#### [Page]
Comstellar targets first time startups

July 12, 2000

3 Min Read
Life-Long Incubator Launched

A group of telecom entrepreneurs launched a venture capital incubator yesterday called Comstellar Technologies Inc. The new company will create and support startups from their birth through IPO and beyond. The idea may appeal to first time entrepreneurs, but it could be a tougher sell to the more seasoned crowd, say current CEOs of start-ups.

Leading the team for Comstellar are experienced executives in the telecom industry with ties to companies like Sun Microsystems Inc., IBM Corp., Tellcordia Technologies Inc., Lehman Brothers, and Redwood Venture Partners LLC.

The most notable name in the pack is the company's president, Raj Singh, who founded StratumOne and Fiberlane, the company that spawned Cerent and Siara Systems - which were sold for a combined total of more than $11 billion last year. Since then, Singh has continued in the same vein (see Fiberlane Founder Finds Another Startup).

#### [Rows]
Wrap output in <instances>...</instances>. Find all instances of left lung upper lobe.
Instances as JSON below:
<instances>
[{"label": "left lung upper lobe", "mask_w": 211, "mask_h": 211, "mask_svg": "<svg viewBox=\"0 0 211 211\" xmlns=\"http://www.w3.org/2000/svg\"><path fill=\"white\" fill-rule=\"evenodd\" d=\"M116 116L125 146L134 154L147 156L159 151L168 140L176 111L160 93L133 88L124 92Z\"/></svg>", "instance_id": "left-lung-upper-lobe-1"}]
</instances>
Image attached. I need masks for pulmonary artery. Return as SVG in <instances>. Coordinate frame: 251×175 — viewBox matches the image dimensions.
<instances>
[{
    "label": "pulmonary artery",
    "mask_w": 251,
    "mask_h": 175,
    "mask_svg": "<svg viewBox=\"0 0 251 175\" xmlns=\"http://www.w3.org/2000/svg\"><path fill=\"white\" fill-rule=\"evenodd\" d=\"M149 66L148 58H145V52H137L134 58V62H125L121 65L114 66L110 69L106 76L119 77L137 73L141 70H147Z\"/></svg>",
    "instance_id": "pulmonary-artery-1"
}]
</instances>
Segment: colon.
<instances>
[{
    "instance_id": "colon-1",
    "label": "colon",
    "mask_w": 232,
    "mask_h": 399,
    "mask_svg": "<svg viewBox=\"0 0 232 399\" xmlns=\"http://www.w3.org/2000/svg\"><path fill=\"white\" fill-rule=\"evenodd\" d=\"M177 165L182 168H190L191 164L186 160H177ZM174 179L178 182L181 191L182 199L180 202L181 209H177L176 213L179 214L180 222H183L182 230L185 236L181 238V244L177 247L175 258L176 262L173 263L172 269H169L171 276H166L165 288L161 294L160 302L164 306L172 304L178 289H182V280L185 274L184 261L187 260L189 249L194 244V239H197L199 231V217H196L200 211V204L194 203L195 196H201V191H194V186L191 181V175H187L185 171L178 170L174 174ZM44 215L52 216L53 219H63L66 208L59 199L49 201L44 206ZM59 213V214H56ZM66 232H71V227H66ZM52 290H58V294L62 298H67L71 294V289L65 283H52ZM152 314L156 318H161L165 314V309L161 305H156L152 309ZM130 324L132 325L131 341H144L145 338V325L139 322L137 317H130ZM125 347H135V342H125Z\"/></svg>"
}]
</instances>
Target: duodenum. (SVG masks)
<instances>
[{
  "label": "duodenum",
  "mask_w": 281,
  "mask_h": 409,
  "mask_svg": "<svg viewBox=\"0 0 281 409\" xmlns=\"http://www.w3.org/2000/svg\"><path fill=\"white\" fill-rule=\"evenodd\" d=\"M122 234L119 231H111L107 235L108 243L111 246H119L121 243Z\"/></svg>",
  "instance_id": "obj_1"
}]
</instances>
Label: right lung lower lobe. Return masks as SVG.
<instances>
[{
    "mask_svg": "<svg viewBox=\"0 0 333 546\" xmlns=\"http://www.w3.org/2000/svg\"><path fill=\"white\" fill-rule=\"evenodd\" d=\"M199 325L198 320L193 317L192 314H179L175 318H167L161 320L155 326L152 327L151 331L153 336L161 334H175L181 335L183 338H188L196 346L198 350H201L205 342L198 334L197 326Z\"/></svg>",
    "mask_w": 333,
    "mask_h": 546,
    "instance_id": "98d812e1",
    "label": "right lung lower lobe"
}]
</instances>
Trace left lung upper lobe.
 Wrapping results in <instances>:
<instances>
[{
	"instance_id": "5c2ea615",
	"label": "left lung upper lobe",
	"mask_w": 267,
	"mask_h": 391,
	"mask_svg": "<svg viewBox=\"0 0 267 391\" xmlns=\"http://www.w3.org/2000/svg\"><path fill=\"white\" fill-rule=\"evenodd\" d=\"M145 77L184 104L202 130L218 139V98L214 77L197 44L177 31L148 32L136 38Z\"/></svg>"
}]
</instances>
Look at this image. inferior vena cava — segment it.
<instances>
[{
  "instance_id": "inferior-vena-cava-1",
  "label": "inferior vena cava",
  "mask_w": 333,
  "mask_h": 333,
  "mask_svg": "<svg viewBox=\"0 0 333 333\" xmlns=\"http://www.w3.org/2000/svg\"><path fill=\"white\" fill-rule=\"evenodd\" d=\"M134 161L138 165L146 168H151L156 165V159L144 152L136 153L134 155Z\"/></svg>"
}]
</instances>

#### [Prompt 1]
According to the Comstellar article, who is the company's president?
#### [Prompt 2]
Decide whether each statement agrees with the Comstellar article, answering yes or no and quoting the words that settle it. (a) Comstellar was launched by a group of telecom entrepreneurs. (b) Cerent and Siara Systems were sold for a combined total of less than $11 billion. (c) Current startup CEOs say the idea could be harder to sell to more seasoned entrepreneurs.
Rely only on the Comstellar article for what comes next.

#### [Problem solution 1]
Raj Singh

#### [Problem solution 2]
(a) Yes: "A group of telecom entrepreneurs launched a venture capital incubator yesterday called Comstellar Technologies Inc."
(b) No: "which were sold for a combined total of more than $11 billion last year"
(c) Yes: "it could be a tougher sell to the more seasoned crowd, say current CEOs of start-ups"